“Hacienda del Apantle de la Santa Cruz, recuerdos de sus alrededores”
During the second half of the Sixteenth Century and the beginning of the Seventeenth there was a great number of sugar cane mills, plantations and haciendas, largely due to the boom propelled by the Marquisate del Valle and in the second place in answer to the mercies of the lands conceded by Hernán Cortes and the king.
As far as San Jose Cocoyoc is concerned, the hacienda and the sugar cane mill are from the beginning of the Seventeenth Century. Isabel Ruiz and Francisco Bernal were granted a perpetual census for half a cavalry land in Guajoyuca, which would later form a part of Cocoyoc.

Questions on the material =
A: Name every person the Cocoyoc passage identifies by name.
B: Echo the Cocoyoc passage word for word, starting at "During the second" and ending at "and the king.".
C: According to the Cocoyoc passage, from what period do the hacienda and sugar cane mill of San Jose Cocoyoc date?
Use only the Cocoyoc passage to respond.

Source data =
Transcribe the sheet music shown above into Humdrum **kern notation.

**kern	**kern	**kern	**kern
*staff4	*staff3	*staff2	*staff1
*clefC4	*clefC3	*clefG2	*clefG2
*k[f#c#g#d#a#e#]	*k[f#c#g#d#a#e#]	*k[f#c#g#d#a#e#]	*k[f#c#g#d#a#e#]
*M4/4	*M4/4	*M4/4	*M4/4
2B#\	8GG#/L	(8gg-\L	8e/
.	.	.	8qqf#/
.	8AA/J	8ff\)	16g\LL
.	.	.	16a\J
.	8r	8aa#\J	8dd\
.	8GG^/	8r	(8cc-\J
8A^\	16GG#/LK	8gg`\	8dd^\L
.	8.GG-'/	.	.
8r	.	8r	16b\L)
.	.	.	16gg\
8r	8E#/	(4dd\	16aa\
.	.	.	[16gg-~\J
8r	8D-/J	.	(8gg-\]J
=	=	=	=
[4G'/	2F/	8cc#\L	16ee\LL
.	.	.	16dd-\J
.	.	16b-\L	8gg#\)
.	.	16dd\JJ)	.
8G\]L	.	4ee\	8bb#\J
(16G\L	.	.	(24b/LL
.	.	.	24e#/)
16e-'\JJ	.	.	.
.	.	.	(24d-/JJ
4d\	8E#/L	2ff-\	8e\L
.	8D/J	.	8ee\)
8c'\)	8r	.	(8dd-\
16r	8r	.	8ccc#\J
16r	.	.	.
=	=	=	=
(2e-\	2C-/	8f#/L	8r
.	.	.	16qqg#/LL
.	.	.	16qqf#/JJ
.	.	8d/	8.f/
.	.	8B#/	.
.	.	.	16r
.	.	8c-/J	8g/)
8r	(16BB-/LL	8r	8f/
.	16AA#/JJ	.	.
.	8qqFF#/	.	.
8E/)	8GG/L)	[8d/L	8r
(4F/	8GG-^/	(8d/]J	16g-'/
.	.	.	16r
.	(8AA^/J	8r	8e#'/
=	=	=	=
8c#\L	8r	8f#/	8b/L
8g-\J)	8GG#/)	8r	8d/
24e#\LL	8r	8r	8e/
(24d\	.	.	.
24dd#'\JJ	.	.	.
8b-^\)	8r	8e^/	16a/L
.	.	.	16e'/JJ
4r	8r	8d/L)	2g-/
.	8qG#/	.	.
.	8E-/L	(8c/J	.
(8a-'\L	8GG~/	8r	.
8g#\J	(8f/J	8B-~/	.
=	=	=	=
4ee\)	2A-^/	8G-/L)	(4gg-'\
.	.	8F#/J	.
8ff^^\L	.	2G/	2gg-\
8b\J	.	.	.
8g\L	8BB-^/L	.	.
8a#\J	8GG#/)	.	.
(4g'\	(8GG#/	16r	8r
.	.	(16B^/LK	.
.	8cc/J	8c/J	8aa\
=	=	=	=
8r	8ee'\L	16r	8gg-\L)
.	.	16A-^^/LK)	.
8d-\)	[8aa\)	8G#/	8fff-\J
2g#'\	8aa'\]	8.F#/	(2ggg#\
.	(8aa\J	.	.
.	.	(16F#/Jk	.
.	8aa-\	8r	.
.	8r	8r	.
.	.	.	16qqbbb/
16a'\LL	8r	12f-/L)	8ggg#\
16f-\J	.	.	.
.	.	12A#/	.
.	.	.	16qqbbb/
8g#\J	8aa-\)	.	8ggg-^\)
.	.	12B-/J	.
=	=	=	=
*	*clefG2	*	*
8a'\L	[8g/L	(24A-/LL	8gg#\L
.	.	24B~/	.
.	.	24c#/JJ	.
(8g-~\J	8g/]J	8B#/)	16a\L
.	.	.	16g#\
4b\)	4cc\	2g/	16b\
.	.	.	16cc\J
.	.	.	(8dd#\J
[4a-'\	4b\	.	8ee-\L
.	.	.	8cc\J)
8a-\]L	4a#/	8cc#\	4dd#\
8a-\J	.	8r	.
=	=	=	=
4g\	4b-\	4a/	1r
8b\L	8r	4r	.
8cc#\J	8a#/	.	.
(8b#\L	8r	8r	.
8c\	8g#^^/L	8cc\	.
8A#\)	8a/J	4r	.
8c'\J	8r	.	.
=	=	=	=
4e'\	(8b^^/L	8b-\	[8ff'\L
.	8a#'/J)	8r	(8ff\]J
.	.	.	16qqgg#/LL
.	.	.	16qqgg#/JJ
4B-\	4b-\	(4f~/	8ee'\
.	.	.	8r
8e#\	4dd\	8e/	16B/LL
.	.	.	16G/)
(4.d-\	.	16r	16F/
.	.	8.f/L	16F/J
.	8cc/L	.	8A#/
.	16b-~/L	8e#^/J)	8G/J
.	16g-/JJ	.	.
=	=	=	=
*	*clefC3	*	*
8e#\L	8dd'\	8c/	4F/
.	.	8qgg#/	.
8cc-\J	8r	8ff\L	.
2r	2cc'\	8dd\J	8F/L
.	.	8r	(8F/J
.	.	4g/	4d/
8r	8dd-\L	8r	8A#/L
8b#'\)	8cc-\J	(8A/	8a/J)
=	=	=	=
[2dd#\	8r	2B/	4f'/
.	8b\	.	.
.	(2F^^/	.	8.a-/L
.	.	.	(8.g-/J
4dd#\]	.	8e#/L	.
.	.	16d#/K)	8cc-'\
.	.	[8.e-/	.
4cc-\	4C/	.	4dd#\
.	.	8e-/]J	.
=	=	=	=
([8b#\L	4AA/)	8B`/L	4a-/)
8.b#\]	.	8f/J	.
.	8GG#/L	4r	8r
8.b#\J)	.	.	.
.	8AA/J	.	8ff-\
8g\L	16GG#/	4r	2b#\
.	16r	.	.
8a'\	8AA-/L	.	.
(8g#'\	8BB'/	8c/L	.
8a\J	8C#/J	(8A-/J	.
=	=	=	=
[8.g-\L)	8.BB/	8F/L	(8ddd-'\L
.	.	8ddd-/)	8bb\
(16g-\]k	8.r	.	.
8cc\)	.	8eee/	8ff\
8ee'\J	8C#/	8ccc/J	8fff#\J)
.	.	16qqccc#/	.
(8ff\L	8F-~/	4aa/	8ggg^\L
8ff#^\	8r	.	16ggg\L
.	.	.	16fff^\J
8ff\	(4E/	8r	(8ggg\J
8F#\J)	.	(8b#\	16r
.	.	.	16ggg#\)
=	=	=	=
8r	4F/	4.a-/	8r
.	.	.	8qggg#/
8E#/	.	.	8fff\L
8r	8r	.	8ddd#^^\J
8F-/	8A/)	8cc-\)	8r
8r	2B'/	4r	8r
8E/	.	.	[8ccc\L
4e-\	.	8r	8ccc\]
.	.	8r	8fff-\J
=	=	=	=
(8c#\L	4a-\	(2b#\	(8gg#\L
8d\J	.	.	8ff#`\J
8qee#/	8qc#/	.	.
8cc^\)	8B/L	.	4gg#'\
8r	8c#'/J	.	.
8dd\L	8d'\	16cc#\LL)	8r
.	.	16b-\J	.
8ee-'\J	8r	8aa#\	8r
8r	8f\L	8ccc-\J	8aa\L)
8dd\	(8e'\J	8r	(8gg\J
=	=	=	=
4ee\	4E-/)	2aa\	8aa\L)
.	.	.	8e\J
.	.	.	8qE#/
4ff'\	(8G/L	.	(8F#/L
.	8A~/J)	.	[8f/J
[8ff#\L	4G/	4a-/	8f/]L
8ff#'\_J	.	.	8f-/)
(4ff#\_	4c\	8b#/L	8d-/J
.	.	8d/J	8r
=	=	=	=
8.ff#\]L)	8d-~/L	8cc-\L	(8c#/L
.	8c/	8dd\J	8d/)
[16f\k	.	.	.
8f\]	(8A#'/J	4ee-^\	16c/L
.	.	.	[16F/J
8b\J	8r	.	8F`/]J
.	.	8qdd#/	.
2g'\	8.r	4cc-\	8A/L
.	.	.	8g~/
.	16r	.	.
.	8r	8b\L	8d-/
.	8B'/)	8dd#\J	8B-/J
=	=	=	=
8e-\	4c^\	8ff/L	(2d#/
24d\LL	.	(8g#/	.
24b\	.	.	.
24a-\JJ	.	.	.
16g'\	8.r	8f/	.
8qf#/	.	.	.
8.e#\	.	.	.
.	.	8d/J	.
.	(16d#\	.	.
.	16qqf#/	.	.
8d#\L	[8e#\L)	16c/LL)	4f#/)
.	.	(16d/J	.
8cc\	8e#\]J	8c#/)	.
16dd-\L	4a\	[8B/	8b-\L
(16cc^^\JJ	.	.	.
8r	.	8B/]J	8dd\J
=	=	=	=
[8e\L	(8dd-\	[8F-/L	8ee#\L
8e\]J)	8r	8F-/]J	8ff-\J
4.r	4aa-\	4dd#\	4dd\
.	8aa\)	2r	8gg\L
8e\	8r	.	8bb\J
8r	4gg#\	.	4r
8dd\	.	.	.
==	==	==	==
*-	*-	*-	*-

Solutions to the exercise =
A: Hernán Cortes, Isabel Ruiz, Francisco Bernal

B:
During the second half of the Sixteenth Century and the beginning of the Seventeenth there was a great number of sugar cane mills, plantations and haciendas, largely due to the boom propelled by the Marquisate del Valle and in the second place in answer to the mercies of the lands conceded by Hernán Cortes and the king.

C: The beginning of the Seventeenth Century.